One that fits better, perhaps, is that Franzis’ flashbacks aren’t merely “the ravings of a madman”, but he’s telling the truth, and that somehow between the end of his flashbacks (which see Caligari locked up in his own asylum) and where we join the framing narrative (with Franzis locked in the asylum and Caligari in charge), the evil doctor has reasserted his authority and captured his accuser. Of course, that requires a leap — how does Caligari regain control? Why don’t we see it happen?
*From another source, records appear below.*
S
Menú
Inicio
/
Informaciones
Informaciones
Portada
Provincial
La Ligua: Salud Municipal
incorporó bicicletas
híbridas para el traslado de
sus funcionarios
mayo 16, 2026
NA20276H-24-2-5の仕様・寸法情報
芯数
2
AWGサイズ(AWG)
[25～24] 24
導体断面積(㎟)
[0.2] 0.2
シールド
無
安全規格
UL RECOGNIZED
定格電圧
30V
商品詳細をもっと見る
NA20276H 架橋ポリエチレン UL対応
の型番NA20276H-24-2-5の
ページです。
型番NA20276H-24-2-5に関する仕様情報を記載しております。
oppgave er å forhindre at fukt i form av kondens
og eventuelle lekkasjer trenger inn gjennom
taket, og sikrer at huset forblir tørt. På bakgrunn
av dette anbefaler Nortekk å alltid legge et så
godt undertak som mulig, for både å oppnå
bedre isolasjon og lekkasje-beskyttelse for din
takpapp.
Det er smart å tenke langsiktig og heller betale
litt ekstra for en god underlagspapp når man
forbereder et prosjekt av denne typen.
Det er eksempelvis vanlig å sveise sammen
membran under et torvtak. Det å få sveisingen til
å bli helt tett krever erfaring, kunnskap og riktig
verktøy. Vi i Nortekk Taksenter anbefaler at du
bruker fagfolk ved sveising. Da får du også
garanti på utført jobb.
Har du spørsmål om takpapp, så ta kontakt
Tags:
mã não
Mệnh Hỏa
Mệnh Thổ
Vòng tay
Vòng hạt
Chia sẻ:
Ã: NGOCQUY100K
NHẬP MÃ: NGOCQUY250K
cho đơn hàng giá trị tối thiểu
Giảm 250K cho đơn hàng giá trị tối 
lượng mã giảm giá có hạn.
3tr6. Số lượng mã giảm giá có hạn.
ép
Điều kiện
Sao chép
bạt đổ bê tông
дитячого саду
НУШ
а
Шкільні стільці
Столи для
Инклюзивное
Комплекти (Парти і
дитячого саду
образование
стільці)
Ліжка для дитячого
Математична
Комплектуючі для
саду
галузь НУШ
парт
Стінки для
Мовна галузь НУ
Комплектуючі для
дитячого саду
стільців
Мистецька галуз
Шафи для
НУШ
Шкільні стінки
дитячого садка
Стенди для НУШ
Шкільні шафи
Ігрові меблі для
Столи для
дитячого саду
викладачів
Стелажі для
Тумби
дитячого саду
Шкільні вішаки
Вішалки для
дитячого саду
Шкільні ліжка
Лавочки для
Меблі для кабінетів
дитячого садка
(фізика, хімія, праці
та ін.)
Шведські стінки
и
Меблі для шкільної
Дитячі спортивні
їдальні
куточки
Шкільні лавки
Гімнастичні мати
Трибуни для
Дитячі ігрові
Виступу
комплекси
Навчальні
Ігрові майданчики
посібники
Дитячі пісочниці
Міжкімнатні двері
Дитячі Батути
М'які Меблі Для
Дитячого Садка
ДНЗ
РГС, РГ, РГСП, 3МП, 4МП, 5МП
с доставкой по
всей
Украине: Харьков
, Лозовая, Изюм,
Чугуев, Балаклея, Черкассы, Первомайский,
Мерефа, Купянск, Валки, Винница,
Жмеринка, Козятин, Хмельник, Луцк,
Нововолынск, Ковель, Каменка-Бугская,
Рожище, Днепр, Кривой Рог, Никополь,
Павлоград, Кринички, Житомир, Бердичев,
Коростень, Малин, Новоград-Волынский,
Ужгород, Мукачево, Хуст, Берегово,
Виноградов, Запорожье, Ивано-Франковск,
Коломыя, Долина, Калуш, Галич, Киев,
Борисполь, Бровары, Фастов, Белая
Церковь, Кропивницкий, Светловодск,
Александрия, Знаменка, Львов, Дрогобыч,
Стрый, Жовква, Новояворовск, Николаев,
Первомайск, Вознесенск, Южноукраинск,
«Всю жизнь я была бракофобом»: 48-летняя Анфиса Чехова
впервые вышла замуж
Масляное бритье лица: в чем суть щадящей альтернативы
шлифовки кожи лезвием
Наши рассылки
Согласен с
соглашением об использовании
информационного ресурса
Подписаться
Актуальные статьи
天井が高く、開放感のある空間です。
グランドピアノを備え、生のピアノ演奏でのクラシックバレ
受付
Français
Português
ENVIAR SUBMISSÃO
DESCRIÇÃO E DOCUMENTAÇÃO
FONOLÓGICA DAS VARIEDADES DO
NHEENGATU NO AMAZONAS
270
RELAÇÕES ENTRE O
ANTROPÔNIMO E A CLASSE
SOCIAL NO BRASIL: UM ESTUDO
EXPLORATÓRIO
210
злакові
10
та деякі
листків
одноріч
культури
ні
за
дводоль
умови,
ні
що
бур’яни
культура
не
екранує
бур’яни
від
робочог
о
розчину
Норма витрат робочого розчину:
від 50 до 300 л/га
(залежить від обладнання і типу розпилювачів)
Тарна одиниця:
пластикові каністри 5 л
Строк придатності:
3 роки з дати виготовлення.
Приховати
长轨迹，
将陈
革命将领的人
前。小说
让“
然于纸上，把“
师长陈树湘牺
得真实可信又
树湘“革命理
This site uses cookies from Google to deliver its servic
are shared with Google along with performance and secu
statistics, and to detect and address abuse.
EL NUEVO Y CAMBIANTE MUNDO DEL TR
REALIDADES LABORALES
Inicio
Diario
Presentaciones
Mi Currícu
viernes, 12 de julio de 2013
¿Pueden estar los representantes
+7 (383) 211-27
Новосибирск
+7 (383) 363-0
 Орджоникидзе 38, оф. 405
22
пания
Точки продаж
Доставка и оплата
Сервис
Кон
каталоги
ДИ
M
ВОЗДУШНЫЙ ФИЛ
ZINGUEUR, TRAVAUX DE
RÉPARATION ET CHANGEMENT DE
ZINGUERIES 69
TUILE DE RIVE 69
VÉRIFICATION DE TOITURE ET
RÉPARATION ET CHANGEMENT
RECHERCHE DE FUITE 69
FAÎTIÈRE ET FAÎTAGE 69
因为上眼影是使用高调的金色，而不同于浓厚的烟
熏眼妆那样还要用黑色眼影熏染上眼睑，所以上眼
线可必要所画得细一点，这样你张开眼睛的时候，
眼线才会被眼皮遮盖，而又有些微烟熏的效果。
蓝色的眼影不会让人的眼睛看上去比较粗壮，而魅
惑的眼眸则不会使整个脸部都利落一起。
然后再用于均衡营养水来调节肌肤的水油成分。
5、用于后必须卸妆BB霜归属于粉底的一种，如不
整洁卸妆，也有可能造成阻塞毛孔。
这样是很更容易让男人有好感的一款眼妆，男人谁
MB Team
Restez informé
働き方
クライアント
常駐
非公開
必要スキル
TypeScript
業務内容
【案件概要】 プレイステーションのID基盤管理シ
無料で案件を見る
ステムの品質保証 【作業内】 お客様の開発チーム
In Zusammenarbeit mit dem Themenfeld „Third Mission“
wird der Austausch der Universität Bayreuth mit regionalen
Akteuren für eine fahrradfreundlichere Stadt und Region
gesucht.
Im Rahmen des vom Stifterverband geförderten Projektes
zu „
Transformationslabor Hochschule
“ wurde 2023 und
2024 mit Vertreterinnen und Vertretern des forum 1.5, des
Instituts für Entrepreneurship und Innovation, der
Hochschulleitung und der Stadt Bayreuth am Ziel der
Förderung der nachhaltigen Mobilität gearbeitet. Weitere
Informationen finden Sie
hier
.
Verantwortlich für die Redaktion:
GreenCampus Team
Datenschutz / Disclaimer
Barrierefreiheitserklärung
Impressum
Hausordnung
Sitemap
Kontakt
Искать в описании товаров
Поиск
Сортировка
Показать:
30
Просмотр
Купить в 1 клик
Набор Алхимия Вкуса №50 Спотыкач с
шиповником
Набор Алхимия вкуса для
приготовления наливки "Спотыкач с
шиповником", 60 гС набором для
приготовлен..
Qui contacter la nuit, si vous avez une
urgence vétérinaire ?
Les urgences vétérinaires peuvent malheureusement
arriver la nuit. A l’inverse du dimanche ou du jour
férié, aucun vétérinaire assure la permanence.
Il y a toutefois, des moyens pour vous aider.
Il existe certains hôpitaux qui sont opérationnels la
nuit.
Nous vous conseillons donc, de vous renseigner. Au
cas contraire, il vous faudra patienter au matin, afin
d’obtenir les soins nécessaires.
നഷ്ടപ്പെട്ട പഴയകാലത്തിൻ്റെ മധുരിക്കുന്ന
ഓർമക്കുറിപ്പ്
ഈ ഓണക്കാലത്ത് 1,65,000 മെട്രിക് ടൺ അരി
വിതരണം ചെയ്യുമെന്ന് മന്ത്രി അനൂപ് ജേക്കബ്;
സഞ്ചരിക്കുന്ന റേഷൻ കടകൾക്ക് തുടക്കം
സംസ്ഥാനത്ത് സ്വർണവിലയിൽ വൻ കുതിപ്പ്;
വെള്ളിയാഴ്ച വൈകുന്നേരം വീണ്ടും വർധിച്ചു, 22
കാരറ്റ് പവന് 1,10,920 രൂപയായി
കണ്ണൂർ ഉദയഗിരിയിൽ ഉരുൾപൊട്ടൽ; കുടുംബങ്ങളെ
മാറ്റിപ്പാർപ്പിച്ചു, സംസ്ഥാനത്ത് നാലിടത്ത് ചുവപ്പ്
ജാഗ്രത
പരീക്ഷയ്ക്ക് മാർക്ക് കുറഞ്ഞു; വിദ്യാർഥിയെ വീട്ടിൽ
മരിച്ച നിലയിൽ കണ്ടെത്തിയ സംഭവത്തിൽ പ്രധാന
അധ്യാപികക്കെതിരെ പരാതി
Well, we don’t see it happen because that wasn’t what the makers intended.

Suspicious activity

And so we come back to “it was all a dream”. Maybe that’s the best explanation — the writers may’ve hated it, but in some respects it saves them from themselves: Cairns’ visual essay highlights a bunch of plot holes, inconsistencies, and confusions, not to mention issues of character motivations and actions (“in a way it makes no sense to speak of character motivation in a mad man’s fantasy”), all of which you can hand-wave away if “it was all a dream”. This is why I wondered if it was style over substance. The sets, the make-up, the performances — all fantastically atmospheric. The story, the characters, their actions — not such great shakes.

But maybe that’s okay. After all, why not? Director Robert Wiene and his crew did a fantastic job of bringing a surreal nightmare to life, and nightmares seldom feature plausible storylines.